• [Page extract]
Figure 4: A regular RDF XML syntax in element-normal form

This element-normal form does not read as very modern, so it might be better to replace the node element with subject, predicate and object in particular to enforce current RDF model requirements on where URIs, blank nodes and literals can be used (at least for now - it could be removed later to allow RDF extensions).

The main alternative to an all-element approach is to use XML attributes to indicate the triple part such as that shown in Figure 5.

<triple>
  <subject uri="http://www.w3.org/Home/Lassila" />
  <predicate ref="s:Creator" />
  <object>Ora Lassila</object>
</triple>

Figure 5: An RDF XML syntax with attributes indicating types

This looks more modern, like the kind of XML seen in WXS although the attribute names might be slightly different. It is now that introducing the xsi:type commonly used for indicating the content is WXS datatypes would fit in well. QNames, URIs and blank nodes would be all needed which requires both defining and referring attributes for all of these. The main syntax shortcuts that are very common and could be added are for the rdf:type property and the collection and container forms.

[Source records]
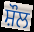
ਸ਼ੌਲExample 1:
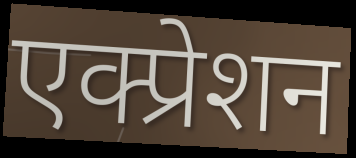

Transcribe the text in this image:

एक्प्रेशन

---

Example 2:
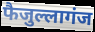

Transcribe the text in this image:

फैजुल्लागंज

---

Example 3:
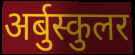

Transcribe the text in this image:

अर्बुस्कुलर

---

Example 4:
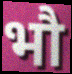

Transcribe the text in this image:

भौ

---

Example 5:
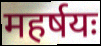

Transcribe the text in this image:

महर्षयः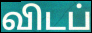
விடப்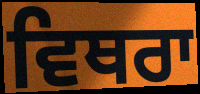
ਵਿਥਰਾ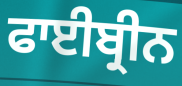
ਫਾਈਬ੍ਰੀਨ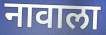
नावाला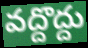
వద్దొద్దుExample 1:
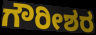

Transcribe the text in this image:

ಗೌರೀಶರ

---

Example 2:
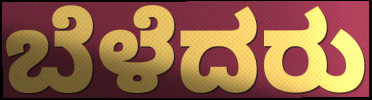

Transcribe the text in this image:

ಬೆಳೆದರು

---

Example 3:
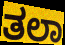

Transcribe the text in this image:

ತಲಾ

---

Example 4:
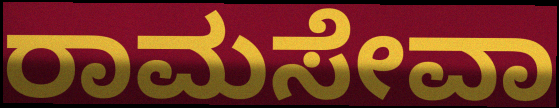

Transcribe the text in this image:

ರಾಮಸೇವಾ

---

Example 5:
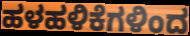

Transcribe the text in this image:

ಹಳಹಳಿಕೆಗಳಿಂದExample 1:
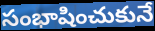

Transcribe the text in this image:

సంభాషించుకునే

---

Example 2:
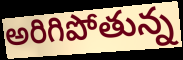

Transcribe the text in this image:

అరిగిపోతున్న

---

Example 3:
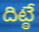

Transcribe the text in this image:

దిట్ఠే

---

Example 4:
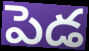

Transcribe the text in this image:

పెడ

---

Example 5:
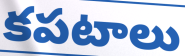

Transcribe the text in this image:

కపటాలు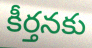
కీర్తనకుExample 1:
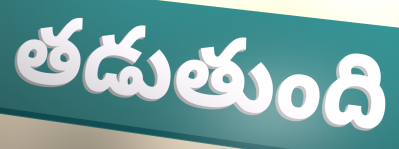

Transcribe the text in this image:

తడుతుంది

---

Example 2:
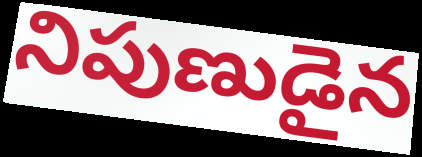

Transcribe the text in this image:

నిపుణుడైన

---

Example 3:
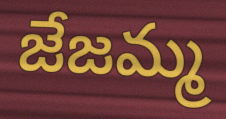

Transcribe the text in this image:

జేజమ్మ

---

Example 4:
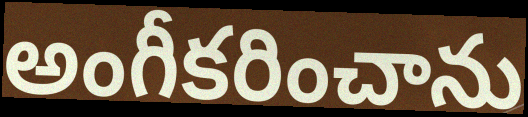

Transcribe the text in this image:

అంగీకరించాను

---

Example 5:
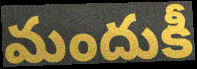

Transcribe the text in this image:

మందుకీ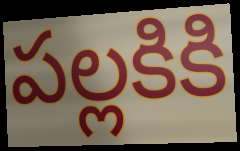
పల్లకికి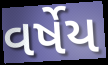
વર્ષેય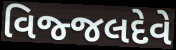
વિજ્જલદેવેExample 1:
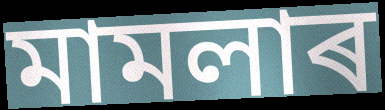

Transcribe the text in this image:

মামলাৰ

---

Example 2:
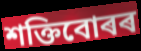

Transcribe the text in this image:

শক্তিবোৰৰ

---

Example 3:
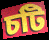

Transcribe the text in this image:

চটি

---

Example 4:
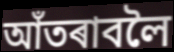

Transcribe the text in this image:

আঁতৰাবলৈ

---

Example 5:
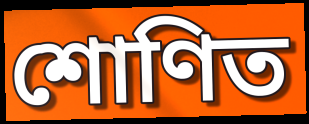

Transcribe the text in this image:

শোণিতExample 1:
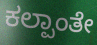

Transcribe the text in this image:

ಕಲ್ಪಾಂತೇ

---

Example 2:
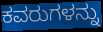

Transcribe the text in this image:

ಕವರುಗಳನ್ನು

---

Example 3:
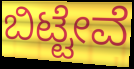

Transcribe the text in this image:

ಬಿಟ್ಟೇವೆ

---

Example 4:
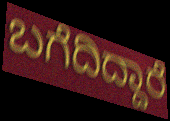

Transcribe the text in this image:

ಬಗೆದಿದ್ದಾರೆ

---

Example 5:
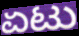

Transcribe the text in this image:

ಏಟು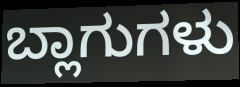
ಬ್ಲಾಗುಗಳು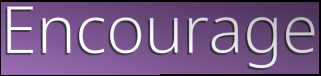
Encourage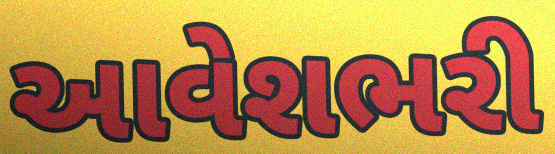
આવેશભરીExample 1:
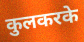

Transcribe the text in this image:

कुलकरके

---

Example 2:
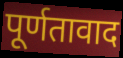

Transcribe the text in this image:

पूर्णतावाद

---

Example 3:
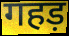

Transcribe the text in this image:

गहड़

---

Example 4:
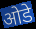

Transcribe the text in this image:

ओडे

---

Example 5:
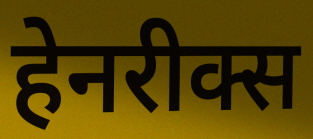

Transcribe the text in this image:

हेनरीक्स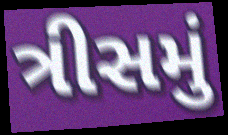
ત્રીસમું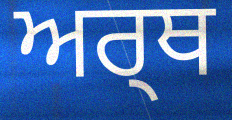
ਅਰ੍ਥ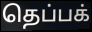
தெப்பக்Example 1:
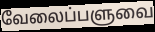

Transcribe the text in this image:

வேலைப்பளுவை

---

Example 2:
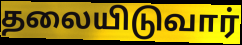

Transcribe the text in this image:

தலையிடுவார்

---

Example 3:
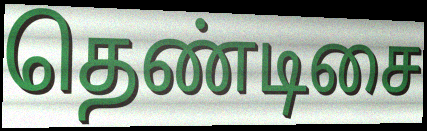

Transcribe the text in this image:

• [Exercise set]
a: Put this sentence from the RDF syntax excerpt into Spanish: "The main alternative to an all-element approach is to use XML attributes to indicate the triple part such as that shown in Figure 5."
b: Write the next paragraph of the RDF syntax excerpt, picking up after its final sentence.

• [Outputs]
a: La principal alternativa a un enfoque basado solo en elementos es usar atributos XML para indicar la parte de la tripleta, como la que se muestra en la Figura 5.

b:
An additional type attribute could be given on the triple element to signify the type URI, or as an element inside the element to replace the predicate and object elements. However both of these would remove the clear triple view; in particular you would get two triples from the attribute form. Examples of these possible typed node forms are shown in Figure 6

<triple type='http://example.org/types/Thing'>
  <subject uri="http://example.org/thing1" />
  <predicate ref="ex:prop1" />
  <object>abc123</object>
</triple>
<triple>
  <subject uri="http://example.org/thing22" />
  <type ref="ex:Thing" />
</triple>

Figure 6: An RDF XML syntax with node types

The container and collections are patterns that respectively generate properties or more complex sets of nodes. These might benefit from support, particularly the latter which is very long to write out longhand and used a lot in OWL, so an additional collection element with contained subjects could be added in a form something like that shown in Figure 7 (also showing use of an xsi:type)

<collection>
  <subject uri="http://example.org/resource" />
  <subject ref="ex:anotherResource" />
  <subject xsi:type="xsd:decimal">10</node>
</collection>

Figure 7: An RDF XML syntax with an RDF collection of nodes

This new XML syntax design meets all of the critical requirements for a new transfer syntax and most of the other requirements. It has some allowance for common usage patterns in providing a few abbreviations but it's best feature is that it would work better with the newer XML technology. The QNames and URIs mixture in attribute values may still be a problem (for both tools and users) and worth simplifying.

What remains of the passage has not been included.